İstanbul Büyükşehir Belediyesi (İBB) Ulaşım Koordinasyon Merkezi’nde (UKOME), yolcu taşımacılığı yapan araçların camlarının renkli olması ve cam film kullanılması yasaklandı.
Ancak İstanbul trafiğinde otobüs ve minibüs sürücüleri bu yasağa uymadan yolcu taşımaya devam ediyor. Yol ve Sürüş Güvenliği Uzmanı Mert İntepe ise “Araca dışarıdan bakan herkes aracın içini görmek zorunda. Bu nedenle cam filmlerin kullanılması çok riskli” dedi.
İstanbul’da koronavirüs tedbirleri kapsamında yolcu sayısının kısıtlanmasının ardından koyu cam filmleri ile içi görünmeden fazla yolcu ile ilerleyen İETT ve minibüsler dikkat çekmişti. Mart ayında yapılan UKOME toplantısında toplu ulaşımda cam filminin yasaklanmasının ardından İBB Başkanı Ekrem İmamoğlu’nun da onaylamasıyla yasak, yaklaşık iki hafta önce başladı. Ancak cam filmleri ile içi görünmez hale gelen İETT otobüsleri ve minibüsler sayıları artarak seferlerine devam ediyor. Araçlar İstanbul trafiğinde adeta kara kutu gibi içi görünmez halde ilerliyor.

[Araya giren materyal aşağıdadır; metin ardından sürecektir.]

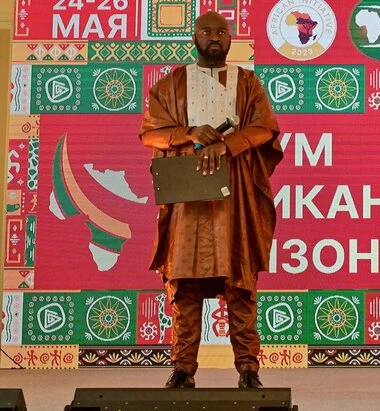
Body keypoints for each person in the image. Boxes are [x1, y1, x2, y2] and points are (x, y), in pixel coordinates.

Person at [139, 11, 282, 389]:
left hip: (234, 193)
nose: (214, 37)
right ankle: (182, 368)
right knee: (183, 282)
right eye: (206, 31)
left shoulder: (247, 82)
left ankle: (248, 369)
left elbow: (265, 127)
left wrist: (227, 145)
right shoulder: (171, 84)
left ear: (230, 37)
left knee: (239, 281)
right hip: (187, 197)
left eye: (221, 31)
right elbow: (150, 134)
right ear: (194, 37)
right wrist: (189, 133)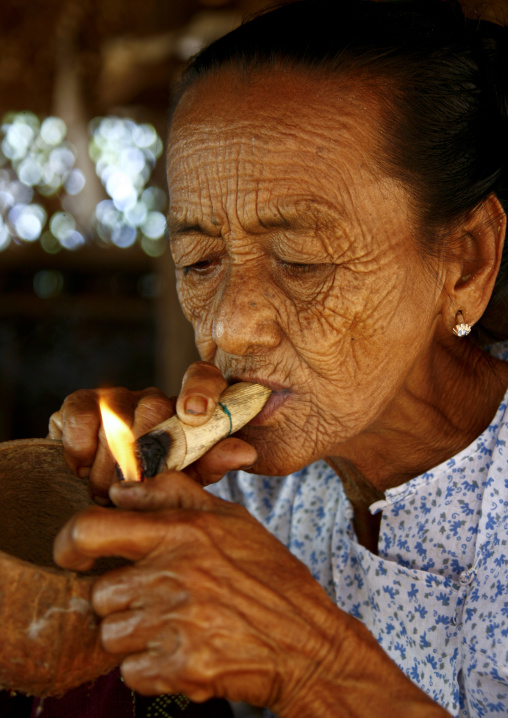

“YOLCU GÖRÜNMESİN VE TRAFİK CEZASINDAN KURTULALIM’ DİYE DÜŞÜNÜYORLAR”
Yol ve Sürüş Güvenliği Uzmanı Mert İntepe, “Toplu taşımalarda ayakta yolcu yasak ve cezası var. Bazı sürücü arkadaşlarımız ‘koyu bir cam yapalım içerideki yolcu görünmesin ve trafik cezasından kurtulalım’ diye düşünüyor. Eskiden toplu taşımalar da polis görünce sürücü arkadaşlar eğilin derdi şimdi ise polis kalktı cam filmler geldi. Bir de sürücü arkadaşlar araçlardaki klimaların yetersiz olmasından kaynaklı bu filmleri yapıştırıyor” dedi.
İntepe, “Trafik güvenliği der ki, araca dışarıdan bakan herkes aracın içini görmek zorunda. Bu cam filmlerin kullanılması çok riskli. Özellikle yağmurlu havalar da sürücüler bu filmlerden dolayı dışarı göremiyor. Bu sebepten trafik güvenliği riske giriyor. Türkiye’de araç sahipleri bu cam filmlerini özenerek yaptırıyor. Araç sürücüleri trafik güvenliğini ne kadar etkilediğinin farkında değil” diye konuştu.
“Bir kaza olduğunda yolcuların arabadan dışarı çıkması için aracın camı kırılması lazım” diyen İntepe, “Ancak cama kırılmaz film yapıştırıldığı için camı kırmak çok zor. Kısacası kaza esnasında yolcu cam film yüzünden aracın içerisinde çıkamıyor” şeklinde konuştu.
“FİLM YAPMAMIZIN SEBEBİ YAZIN KLİMANIN DAHA AKTİF ÇALIŞMASINI SAĞLAMAK”
Bazı araçların fabrikadan filmli geldiğini söyleyen otobüs sürücüsü Şaban Sezer, “Bazı araçlar fabrikadan böyle geliyor. Camlara film yapmamızın sebebi ise yazın klimanın daha aktif çalışmasını sağlamak. Güneş aracın içine ne kadar az girerse klima o kadar rahat çalışır. Bizim sıkıntımız fazla yolcu almak değil. Trafik polisi durdurduğu zaman aracın içine zaten bakıyor” dedi. Otobüs sürücüsü Hasan Azar ise, “Yazın klima kullandığımız için bu filmler sıcağı içeri almıyor. Biz de bu yüzden kullanıyoruz. Filmler aracın daha çabuk soğumasına neden oluyor. Bu filmleri söksem klimanın bir faydası olmuyor” diye konuştu.
“İÇERİSİNİN GÖRÜNMEMESİ TEHLİKELİ”
“Dışarıdan içi görünmeyen otobüslere binmediğini söyleyen Hasan Saldırıcı, “Otobüslerinin camlarının filmle kaplı olması bence tamamen otobüs şoförlerinin özel isteği. Genellikle filmle kaplı otobüsler 500T hatlarında var. Bu film belki yolcuları güneşten koruyor olabilirler ama doğru bulmuyorum. Cam filmler yüzünden otobüslerin karanlık olması sağlık açısından güvenli değil. İçerisinin görünmemesi tehlikeli” İfadelerini kullandı.